Planetary Notes
Looking Forward to October & November
Alan Clitherow is the Planetary Section Director of the Society for Popular Astronomy and an active member of DAS, and writes regularly on planetary observations.  This article is reproduced from the Society For Popular Astronomy and with the kind permission of Mr Clitherow.
©  Alan Clitherow. All rights reserved

Society for Popular Astronomy
Mercury was in superior conjunction in late September so is moving into the evening sky at the start of October but gives a very poor apparition for the Northern Hemisphere. Greatest Eastern Elongation occurs on the 6th of November with Mercury sitting 23 degrees east of the Sun but at such a low elevation from the UK it is barely above the western horizon at sunset. During the last week of October Mercury sits very close to Jupiter; since Jupiter is relatively easy to find in daylight it might be used as a marker to find Mercury as long as all precautions are taken to keep the Sun out of the fields of view. On the 27th of November Mercury moves between the Earth and the Sun (inferior conjunction).

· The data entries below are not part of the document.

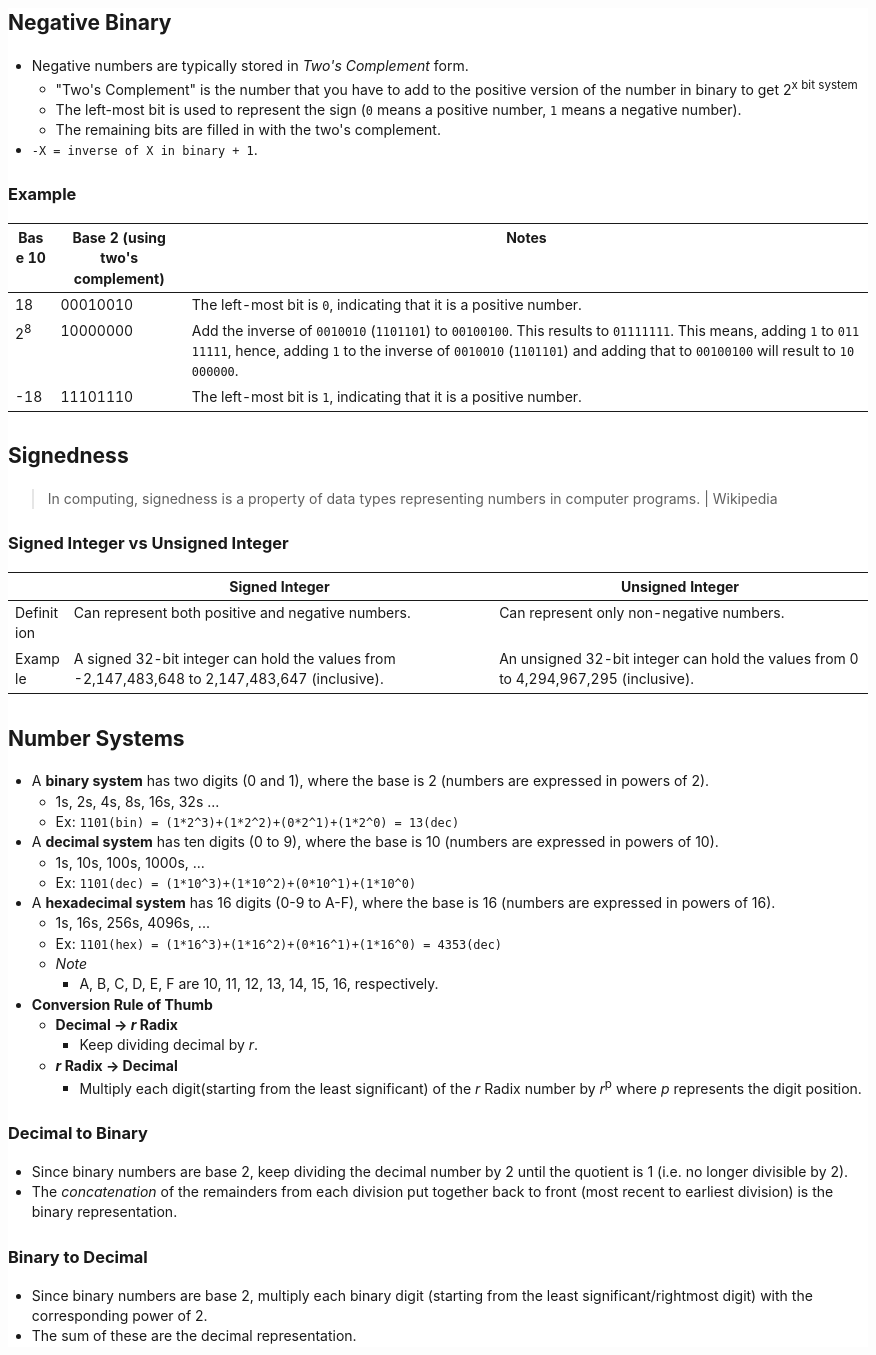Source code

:## Negative Binary
- Negative numbers are typically stored in *Two's Complement* form.
  - "Two's Complement" is the number that you have to add to the positive version of the number in binary to get 2<sup>x bit system</sup>
  - The left-most bit is used to represent the sign (`0` means a positive number, `1` means a negative number).
  - The remaining bits are filled in with the two's complement.
- `-X = inverse of X in binary + 1`.
### Example
| Base 10       | Base 2 (using two's complement) | Notes                                                              |
| ------------- | ------------------------------- | ------------------------------------------------------------------ |
| 18            | 00010010                        | The left-most bit is `0`, indicating that it is a positive number. |
| 2<sup>8</sup> | 10000000                        | Add the inverse of `0010010` (`1101101`) to `00100100`. This results to `01111111`. This means, adding `1` to `01111111`, hence, adding `1` to the inverse of `0010010` (`1101101`) and adding that to `00100100` will result to `10000000`. | 
| -18           | 11101110                        | The left-most bit is `1`, indicating that it is a positive number. |


## Signedness
> In computing, signedness is a property of data types representing numbers in computer programs. | Wikipedia
### Signed Integer vs Unsigned Integer
|            | Signed Integer | Unsigned Integer |
| ---------- | -------------- | ---------------- |
| Definition | Can represent both positive and negative numbers. | Can represent only non-negative numbers. |
| Example    | A signed 32-bit integer can hold the values from -2,147,483,648 to 2,147,483,647 (inclusive). | An unsigned 32-bit integer can hold the values from 0 to 4,294,967,295 (inclusive). |

## Number Systems
- A **binary system** has two digits (0 and 1), where the base is 2 (numbers are expressed in powers of 2).
  - 1s, 2s, 4s, 8s, 16s, 32s ...
  - Ex: `1101(bin) = (1*2^3)+(1*2^2)+(0*2^1)+(1*2^0) = 13(dec)`
- A **decimal system** has ten digits (0 to 9), where the base is 10 (numbers are expressed in powers of 10).
  - 1s, 10s, 100s, 1000s, ...
  - Ex: `1101(dec) = (1*10^3)+(1*10^2)+(0*10^1)+(1*10^0)`
- A **hexadecimal system** has 16 digits (0-9 to A-F), where the base is 16 (numbers are expressed in powers of 16).
  - 1s, 16s, 256s, 4096s, ...
  - Ex: `1101(hex) = (1*16^3)+(1*16^2)+(0*16^1)+(1*16^0) = 4353(dec)`
  - _Note_
    - A, B, C, D, E, F are 10, 11, 12, 13, 14, 15, 16, respectively.
- **Conversion Rule of Thumb**
  - **Decimal &rarr; _r_ Radix**
    - Keep dividing decimal by _r_.
  - ***r* Radix &rarr; Decimal**
    - Multiply each digit(starting from the least significant) of the *r* Radix number by *r*<sup>p</sup> where *p* represents the digit position.
### Decimal to Binary
- Since binary numbers are base 2, keep dividing the decimal number by 2 until the quotient is 1 (i.e. no longer divisible by 2).
- The _concatenation_ of the remainders from each division put together back to front (most recent to earliest division) is the binary representation.
### Binary to Decimal
- Since binary numbers are base 2, multiply each binary digit (starting from the least significant/rightmost digit) with the corresponding power of 2.
- The sum of these are the decimal representation.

Venus sits very low to the western evening horizon in early October and is unobservable in darkness from UK latitudes. The planet also moves into inferior conjunction, on the 26th of October, so starts to appear in the morning sky after this.  It becomes obvious just before dawn from the end of the first week of November and will improve throughout the month. By mid-November Venus rises nearly two and a half hours before the Sun and reaches nearly 20 degrees of elevation by sunrise. Even accounting for atmospheric extinction-effects Venus will shine brighter than magnitude -4 and will be a magnificent sight sitting very close to the star Spica for the rest of the month.

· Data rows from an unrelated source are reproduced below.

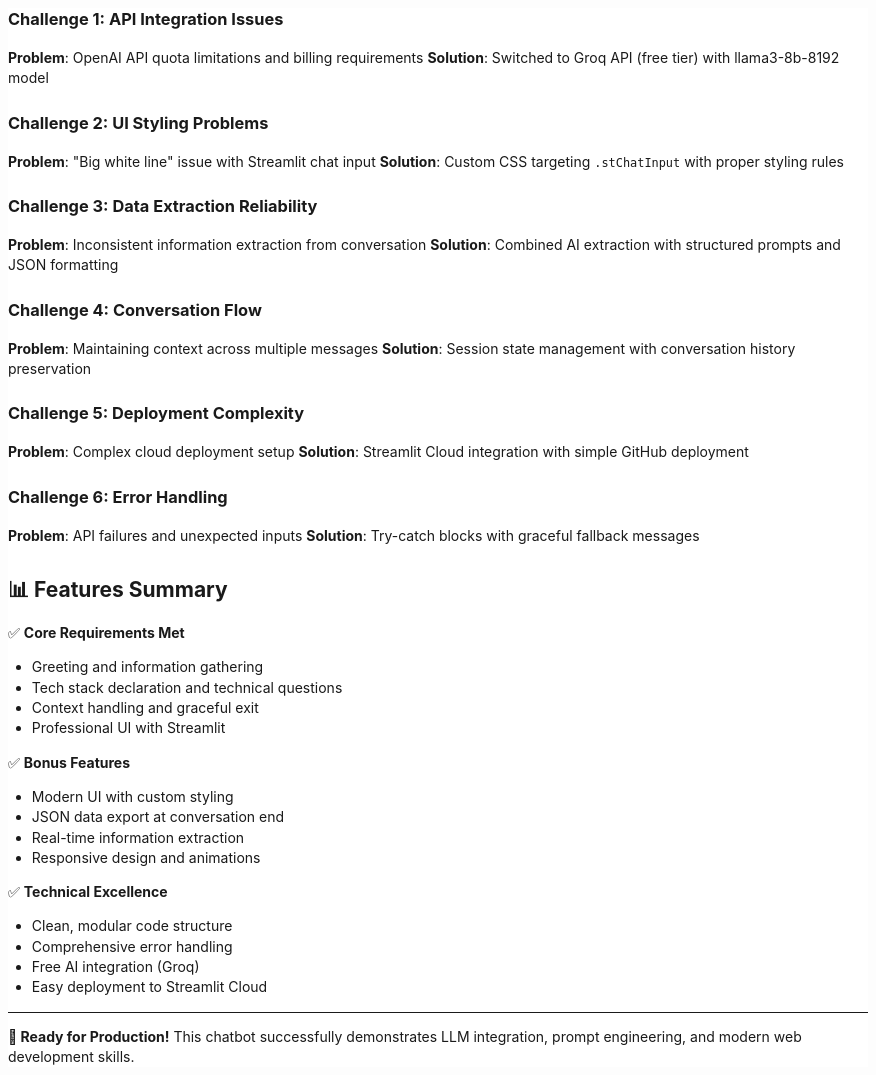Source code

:### Challenge 1: API Integration Issues
**Problem**: OpenAI API quota limitations and billing requirements
**Solution**: Switched to Groq API (free tier) with llama3-8b-8192 model

### Challenge 2: UI Styling Problems
**Problem**: "Big white line" issue with Streamlit chat input
**Solution**: Custom CSS targeting `.stChatInput` with proper styling rules

### Challenge 3: Data Extraction Reliability
**Problem**: Inconsistent information extraction from conversation
**Solution**: Combined AI extraction with structured prompts and JSON formatting

### Challenge 4: Conversation Flow
**Problem**: Maintaining context across multiple messages
**Solution**: Session state management with conversation history preservation

### Challenge 5: Deployment Complexity
**Problem**: Complex cloud deployment setup
**Solution**: Streamlit Cloud integration with simple GitHub deployment

### Challenge 6: Error Handling
**Problem**: API failures and unexpected inputs
**Solution**: Try-catch blocks with graceful fallback messages

## 📊 Features Summary

✅ **Core Requirements Met**
- Greeting and information gathering
- Tech stack declaration and technical questions
- Context handling and graceful exit
- Professional UI with Streamlit

✅ **Bonus Features**
- Modern UI with custom styling
- JSON data export at conversation end
- Real-time information extraction
- Responsive design and animations

✅ **Technical Excellence**
- Clean, modular code structure
- Comprehensive error handling
- Free AI integration (Groq)
- Easy deployment to Streamlit Cloud

---

**🎉 Ready for Production!** This chatbot successfully demonstrates LLM integration, prompt engineering, and modern web development skills.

As darkness fall in early October, Mars becomes visible low in the south-east and transits, due south, around 2000 UT. Initially Mars is still low at transit, around 15 degrees above the horizon for mid-UK latitudes, however elevation improves night on night and by early November elevation is above 20 degrees transiting at 1900 UT and by month’s-end this is just less than 30 degrees at 1815 UT. Brightness falls from magnitude -1.3 to 0.0 and apparent size from 16 arcseconds to just under 10 in the period meaning that there is still plenty to see here, especially with the improved elevation in British skies.
At the start of October Jupiter may be seen fleetingly, very low in the south-west shortly after sunset but is soon lost as the period progresses; moving into conjunction, behind the Sun on November 20th. It is a potential daytime target, especially during October but, I must stress, it soon gets dangerously close to the Sun and the risk of permanent eye damage is very real when trying to find it. A well aligned mount with accurate go-to capabilities can be reasonably safe and Jupiter responds well to daylight imaging with an infrared band filter but Do Take Care.
It is a similar story for Saturn however that planet can at least be seen from twilight and on into full darkness, low in the south-west from the start of the period shortly after sunset. By November Saturn itself sets around 1930 UT and by 1555 UT at the end of the month so is best seen in early October or, like Jupiter, with care in daylight.
Uranus is very well placed for observation all night in this period as it is at opposition on the 24th of October. Its south-transit times (UT) are 0126 on 1st Oct; 0030 on 15th Oct; 2316 on 1st Nov; 2219 on 15th Nov and 2117 on the 30th. Throughout the period Uranus is at nearly 50 degrees of elevation as it transits. At magnitude +5.7 and 3.7 arcseconds in size it may be seen by the naked eye from a dark site, close to the border between Cetus and Pisces, but is best seen telescopically. It can be distinguished from the background stars as it appears distinctly blue-green, a very odd colour for a star, and at low magnification will look slightly unfocussed compared with the true stars surrounding it; higher magnification will reveal its disc. Larger aperture telescopes and suitable monochrome planetary cameras using infra-red filters may reveal cloud features on this distant world while colour cameras may show banding or shading from equator to pole.
Similar equipment may reveal clouds on Neptune if the seeing conditions are good however Neptune is past opposition so is now transiting well before midnight and should be observed before Uranus. Find it just under 3 degrees east of the star Hydor in Aquarius in early October, reducing to 2 degrees east by the end of the period. At Magnitude +7.8 and 2.4 arcseconds in size Neptune is a telescopic object only but shows a jewel like azure-blue colour and is worth seeking out. Imagers who capture detail on either of the ice giants should try to also capture an identifiable moon of either planet within the image as this allows very accurate timing of the image and therefore determination of the position of clouds and subsequently of atmospheric drift rates.